» **INSTRUCTIONS FOR THE TASK**
Write out the entries below word for word, beginning at their very first line and continuing through the line that contains "collection date: 1892-05-09", including that line.

— BEGIN SUPPLIED RECORDS —

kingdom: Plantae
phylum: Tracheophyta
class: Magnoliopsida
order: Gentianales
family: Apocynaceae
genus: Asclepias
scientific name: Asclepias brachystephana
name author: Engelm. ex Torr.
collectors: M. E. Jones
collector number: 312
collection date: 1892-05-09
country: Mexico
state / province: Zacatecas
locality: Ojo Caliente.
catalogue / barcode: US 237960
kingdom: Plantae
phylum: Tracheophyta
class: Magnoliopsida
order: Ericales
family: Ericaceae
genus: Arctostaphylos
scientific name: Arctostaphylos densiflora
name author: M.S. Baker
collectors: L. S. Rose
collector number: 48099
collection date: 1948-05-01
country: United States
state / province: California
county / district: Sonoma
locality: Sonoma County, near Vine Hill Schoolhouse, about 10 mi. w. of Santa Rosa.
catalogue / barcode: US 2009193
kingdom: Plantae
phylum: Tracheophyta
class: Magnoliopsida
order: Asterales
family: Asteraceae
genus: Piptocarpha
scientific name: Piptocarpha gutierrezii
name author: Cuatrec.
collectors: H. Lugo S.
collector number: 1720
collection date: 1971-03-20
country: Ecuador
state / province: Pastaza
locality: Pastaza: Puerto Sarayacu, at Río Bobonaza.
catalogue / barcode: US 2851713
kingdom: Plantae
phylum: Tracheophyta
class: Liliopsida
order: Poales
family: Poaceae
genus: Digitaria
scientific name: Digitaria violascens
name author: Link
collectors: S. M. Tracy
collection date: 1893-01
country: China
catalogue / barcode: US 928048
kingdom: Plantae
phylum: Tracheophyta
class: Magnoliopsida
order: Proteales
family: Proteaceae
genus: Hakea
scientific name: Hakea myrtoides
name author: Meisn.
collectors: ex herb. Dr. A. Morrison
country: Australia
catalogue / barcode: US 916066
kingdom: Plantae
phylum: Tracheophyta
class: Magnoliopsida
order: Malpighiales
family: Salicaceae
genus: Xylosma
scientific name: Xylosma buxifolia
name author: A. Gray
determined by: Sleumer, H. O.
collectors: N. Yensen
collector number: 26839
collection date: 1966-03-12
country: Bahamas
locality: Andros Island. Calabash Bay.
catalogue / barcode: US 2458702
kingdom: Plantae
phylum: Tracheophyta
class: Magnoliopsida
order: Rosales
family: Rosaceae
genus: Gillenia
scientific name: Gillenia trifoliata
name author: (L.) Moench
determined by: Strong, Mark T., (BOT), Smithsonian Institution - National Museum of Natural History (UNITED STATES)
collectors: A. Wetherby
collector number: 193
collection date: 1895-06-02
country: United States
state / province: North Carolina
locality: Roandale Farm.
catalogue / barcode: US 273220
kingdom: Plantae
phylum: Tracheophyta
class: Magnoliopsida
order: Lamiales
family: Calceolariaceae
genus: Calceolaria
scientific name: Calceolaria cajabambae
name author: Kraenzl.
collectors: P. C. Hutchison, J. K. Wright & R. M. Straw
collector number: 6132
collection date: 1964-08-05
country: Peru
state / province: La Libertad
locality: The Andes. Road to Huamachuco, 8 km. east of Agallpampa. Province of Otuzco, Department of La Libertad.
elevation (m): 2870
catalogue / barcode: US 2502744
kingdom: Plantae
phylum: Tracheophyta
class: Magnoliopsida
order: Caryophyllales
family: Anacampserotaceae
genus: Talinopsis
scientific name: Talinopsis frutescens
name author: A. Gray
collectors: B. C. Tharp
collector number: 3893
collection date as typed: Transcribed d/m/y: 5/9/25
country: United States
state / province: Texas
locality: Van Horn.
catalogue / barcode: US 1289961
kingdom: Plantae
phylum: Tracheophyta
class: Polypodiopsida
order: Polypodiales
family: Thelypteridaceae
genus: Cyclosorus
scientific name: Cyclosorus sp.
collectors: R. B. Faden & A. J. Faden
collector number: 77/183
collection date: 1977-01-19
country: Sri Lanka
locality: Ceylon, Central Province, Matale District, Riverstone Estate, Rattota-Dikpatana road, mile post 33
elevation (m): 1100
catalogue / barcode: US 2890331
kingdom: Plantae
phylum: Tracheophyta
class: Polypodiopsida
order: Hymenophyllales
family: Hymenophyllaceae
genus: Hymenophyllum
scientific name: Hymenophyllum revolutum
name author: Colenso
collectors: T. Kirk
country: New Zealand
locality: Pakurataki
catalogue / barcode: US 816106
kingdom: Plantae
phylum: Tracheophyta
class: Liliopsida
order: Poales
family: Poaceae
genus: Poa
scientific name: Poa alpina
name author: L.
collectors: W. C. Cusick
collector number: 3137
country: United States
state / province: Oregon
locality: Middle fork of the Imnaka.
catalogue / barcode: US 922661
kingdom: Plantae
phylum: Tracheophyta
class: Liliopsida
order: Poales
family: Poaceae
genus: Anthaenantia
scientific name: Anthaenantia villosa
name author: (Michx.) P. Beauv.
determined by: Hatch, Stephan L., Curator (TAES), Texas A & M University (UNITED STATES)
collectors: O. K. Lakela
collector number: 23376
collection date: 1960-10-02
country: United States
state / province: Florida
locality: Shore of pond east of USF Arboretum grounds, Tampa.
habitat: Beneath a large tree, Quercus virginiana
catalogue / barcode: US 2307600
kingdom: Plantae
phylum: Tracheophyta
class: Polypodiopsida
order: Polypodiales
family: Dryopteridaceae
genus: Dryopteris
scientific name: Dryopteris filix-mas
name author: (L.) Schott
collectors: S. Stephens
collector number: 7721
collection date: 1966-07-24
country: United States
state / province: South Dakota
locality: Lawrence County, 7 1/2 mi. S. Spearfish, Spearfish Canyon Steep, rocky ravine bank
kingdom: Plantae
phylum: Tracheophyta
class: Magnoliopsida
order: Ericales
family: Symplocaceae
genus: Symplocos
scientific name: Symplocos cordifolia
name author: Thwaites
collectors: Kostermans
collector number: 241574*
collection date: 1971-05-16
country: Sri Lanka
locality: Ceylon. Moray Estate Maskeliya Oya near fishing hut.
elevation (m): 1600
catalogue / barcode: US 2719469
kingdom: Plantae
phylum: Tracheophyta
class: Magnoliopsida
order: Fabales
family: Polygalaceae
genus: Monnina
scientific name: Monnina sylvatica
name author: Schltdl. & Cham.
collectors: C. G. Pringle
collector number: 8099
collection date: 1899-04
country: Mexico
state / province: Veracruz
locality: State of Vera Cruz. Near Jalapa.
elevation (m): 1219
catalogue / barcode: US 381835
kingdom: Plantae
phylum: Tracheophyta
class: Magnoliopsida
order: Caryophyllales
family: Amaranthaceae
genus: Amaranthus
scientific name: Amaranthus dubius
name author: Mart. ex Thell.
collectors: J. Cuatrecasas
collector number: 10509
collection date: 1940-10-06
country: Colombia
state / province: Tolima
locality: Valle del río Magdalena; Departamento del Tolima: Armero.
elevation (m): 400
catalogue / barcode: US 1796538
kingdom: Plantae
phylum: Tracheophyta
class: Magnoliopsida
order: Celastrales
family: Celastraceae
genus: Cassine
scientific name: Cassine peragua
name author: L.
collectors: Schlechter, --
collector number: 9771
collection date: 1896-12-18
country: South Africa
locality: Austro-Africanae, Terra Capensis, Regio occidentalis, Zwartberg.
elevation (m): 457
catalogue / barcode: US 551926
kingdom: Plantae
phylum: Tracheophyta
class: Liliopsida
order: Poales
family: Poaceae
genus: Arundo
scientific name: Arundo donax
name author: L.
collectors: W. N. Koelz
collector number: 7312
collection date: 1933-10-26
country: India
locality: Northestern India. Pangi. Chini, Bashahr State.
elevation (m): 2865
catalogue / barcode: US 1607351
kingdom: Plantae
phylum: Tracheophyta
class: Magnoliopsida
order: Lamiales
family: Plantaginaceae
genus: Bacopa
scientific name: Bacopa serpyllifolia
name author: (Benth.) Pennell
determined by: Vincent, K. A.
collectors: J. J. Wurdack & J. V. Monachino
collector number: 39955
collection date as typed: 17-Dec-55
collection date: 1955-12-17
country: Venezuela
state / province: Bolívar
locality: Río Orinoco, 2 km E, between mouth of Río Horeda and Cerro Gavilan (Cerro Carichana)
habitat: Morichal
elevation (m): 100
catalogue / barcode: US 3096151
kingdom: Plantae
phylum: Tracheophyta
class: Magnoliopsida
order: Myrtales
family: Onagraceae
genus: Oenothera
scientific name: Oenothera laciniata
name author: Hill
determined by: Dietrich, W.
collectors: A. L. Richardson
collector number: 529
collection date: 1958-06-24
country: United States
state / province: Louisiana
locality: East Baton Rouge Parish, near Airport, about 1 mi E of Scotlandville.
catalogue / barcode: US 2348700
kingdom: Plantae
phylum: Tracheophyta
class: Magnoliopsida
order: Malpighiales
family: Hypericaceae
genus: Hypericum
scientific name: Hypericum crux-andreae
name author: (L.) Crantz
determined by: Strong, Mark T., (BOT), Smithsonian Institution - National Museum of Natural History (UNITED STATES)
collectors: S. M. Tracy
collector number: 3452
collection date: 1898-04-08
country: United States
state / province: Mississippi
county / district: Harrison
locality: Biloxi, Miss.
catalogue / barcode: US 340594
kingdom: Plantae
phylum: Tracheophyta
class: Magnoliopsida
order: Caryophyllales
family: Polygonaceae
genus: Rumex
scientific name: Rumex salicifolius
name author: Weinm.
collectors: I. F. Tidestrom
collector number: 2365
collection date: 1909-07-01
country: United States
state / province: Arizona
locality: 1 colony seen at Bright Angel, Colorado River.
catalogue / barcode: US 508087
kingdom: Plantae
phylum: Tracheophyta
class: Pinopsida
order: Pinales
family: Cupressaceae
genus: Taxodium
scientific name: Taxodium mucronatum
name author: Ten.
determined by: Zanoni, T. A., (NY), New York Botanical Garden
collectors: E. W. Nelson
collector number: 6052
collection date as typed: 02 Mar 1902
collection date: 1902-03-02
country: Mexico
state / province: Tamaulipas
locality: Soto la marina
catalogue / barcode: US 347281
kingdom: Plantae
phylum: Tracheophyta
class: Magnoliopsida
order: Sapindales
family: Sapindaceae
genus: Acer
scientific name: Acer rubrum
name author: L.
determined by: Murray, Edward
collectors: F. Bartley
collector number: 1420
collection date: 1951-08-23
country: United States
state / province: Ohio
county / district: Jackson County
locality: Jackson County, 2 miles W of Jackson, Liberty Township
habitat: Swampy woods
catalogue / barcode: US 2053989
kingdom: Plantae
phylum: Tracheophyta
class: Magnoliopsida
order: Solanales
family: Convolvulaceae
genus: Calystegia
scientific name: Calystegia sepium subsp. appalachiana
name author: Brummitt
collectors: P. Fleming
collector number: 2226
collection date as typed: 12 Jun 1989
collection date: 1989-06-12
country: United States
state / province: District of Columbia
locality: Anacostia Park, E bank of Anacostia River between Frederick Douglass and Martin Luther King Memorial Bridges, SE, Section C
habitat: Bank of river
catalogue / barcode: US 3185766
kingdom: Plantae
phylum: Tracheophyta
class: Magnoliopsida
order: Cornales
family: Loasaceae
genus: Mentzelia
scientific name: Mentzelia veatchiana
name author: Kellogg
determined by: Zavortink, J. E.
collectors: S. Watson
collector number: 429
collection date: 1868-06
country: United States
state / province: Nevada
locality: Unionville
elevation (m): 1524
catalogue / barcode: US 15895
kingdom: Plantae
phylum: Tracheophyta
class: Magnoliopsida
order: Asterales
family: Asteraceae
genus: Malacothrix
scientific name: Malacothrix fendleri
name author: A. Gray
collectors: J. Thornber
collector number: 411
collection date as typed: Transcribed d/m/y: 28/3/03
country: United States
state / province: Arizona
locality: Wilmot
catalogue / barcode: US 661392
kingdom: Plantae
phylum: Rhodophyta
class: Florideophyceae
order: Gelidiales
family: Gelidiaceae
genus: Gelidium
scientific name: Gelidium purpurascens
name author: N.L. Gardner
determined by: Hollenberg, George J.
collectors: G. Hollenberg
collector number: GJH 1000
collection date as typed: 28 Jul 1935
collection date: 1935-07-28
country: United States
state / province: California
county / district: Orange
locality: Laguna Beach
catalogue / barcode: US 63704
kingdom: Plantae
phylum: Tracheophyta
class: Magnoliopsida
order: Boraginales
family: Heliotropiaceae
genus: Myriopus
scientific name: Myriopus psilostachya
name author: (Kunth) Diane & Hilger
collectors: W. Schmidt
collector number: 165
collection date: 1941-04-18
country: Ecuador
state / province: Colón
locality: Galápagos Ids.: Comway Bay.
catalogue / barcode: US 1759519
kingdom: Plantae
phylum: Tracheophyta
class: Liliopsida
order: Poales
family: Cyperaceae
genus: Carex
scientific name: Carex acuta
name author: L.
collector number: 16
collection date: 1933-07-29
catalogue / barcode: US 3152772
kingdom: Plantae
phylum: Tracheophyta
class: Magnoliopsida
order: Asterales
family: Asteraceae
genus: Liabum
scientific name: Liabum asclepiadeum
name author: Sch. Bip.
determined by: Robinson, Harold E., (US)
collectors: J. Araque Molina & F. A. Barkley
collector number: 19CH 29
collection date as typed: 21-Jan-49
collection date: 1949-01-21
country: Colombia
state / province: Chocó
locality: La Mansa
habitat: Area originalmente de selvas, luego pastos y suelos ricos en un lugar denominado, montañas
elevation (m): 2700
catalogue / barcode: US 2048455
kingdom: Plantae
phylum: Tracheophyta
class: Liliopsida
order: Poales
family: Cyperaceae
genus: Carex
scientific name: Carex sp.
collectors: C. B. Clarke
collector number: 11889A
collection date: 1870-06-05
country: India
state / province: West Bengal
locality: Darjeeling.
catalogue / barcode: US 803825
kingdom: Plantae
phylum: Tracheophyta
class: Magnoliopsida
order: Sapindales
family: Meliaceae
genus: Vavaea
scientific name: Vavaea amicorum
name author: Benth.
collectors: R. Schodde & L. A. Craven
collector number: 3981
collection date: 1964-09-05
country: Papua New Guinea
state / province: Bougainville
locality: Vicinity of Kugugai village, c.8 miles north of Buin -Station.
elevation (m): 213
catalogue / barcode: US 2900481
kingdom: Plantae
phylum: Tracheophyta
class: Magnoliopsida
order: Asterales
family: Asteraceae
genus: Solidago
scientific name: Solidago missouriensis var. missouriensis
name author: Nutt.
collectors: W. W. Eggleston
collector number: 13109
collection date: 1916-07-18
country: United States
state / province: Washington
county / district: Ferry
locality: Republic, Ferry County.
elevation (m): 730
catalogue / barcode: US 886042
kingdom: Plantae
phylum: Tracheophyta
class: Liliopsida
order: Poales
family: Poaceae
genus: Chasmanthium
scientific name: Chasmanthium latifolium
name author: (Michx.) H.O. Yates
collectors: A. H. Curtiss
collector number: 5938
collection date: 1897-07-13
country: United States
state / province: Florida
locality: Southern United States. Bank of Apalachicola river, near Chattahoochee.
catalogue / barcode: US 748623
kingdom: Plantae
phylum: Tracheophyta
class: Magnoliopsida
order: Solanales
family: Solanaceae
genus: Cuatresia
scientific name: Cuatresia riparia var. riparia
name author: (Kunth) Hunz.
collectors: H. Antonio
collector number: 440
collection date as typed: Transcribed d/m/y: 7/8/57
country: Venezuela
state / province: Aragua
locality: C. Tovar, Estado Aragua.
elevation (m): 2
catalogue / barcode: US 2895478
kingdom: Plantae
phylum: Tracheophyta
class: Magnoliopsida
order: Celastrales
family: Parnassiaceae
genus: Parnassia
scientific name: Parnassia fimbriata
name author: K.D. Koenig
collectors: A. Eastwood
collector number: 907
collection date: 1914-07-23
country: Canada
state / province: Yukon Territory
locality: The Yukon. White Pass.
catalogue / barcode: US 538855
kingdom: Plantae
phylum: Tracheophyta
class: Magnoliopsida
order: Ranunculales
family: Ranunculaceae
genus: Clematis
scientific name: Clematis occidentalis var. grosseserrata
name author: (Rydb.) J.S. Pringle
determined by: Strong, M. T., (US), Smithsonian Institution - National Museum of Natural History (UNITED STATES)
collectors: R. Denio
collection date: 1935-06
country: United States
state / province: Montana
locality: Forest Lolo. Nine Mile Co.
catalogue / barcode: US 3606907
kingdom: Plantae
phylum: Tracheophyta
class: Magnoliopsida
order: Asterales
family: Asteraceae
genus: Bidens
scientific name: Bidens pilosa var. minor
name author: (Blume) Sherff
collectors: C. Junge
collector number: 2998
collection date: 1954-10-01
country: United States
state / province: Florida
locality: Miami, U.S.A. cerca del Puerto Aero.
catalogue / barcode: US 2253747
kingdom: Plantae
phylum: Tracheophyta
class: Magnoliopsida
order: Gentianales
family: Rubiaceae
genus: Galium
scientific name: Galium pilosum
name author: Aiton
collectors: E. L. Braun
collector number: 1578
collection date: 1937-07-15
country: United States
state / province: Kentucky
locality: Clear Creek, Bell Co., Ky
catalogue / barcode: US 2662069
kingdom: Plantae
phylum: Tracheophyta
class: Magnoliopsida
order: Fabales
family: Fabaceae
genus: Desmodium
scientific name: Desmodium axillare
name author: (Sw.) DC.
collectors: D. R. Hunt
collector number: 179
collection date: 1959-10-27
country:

— END SUPPLIED RECORDS —

» **SOLVED PROBLEM**
kingdom: Plantae
phylum: Tracheophyta
class: Magnoliopsida
order: Gentianales
family: Apocynaceae
genus: Asclepias
scientific name: Asclepias brachystephana
name author: Engelm. ex Torr.
collectors: M. E. Jones
collector number: 312
collection date: 1892-05-09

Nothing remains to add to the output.